2006 "Give a Caregiver a Break” RUNNER-UP
"As Grandma Plays With My Kids, Her Eyes Light Up With Joy"
“John died,” Autumn tells me as she marches out of Jean’s room. Autumn and her one-year-old brother, Luke, had been “keeping great-grandma company” and discussing everything, which today included the great-grandfather Autumn had never met because he had died 10 years previously.
My grandmother has lived with us for a year. She moved in reluctantly but has grown to enjoy her life here. Most days, she works on crossword puzzles, folds laundry, plays with the kids and has conversations about her teenage years.
I spend each day caring for my kids and Grandma. I am a playmate, short-order cook, housekeeper and friend. I have learned so much about her younger years and more about my grandfather, who I adored when I was a child.
We recently celebrated Grandma’s 93rd birthday. My three-year-old daughter baked her a cake and was excited to buy her a present. My grandma has enriched my daughter’s life. If we are out without Grandma, my daughter constantly asks who is with Grandma or who will pick her up. She leads Grandma to the table for meals. As I watch my grandmother tickle and play with the kids, I see her eyes light up with joy. I realize that she must have played like that with me when I was a child. When I talk to people about my current household, they often are amazed. Years ago, this living situation would have been normal; families took care of each other. Now, most are too busy to do so. The 90-year difference between my grandma and daughter has made them think and take into consideration what is truly important and value the intergenerational bond.

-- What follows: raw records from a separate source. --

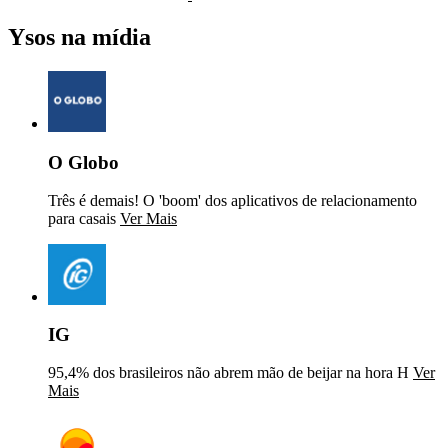
Ysos na mídia
O Globo
Três é demais! O 'boom' dos aplicativos de relacionamento
para casais
Ver Mais
IG
95,4% dos brasileiros não abrem mão de beijar na hora H
Ver
Mais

This year has been hard. It was July 2005 when my grandmother’s friend found her cold, wet and naked in the bathtub. She had spent the night alone and afraid because she did not have the strength to pull herself out. My house was the only one in the family with a first-floor bedroom, so we decided she would stay with us. She looked so frail, we didn't think she would make it to Christmas.
My grandma took a long time to settle in. She thought she could still take care of herself and constantly asked to go home. She would make decisions, the dementia would surface and I would have to start the discussion over again.
All of the lost sleep and frustration has been worthwhile. I know my grandma is safe and happy. She has improved all our lives, from her one-year-old great-grandson to her 55-year-old daughter.
There are many times when I think I could really use some time just with my husband and kids. My mom and siblings have been great in providing that break, but recently they’ve become very busy and are not always available. I am looking to find someone I can trust with my grandma during these times. I need someone who understands her desire for independence and her limitations, someone who will enjoy her like I do.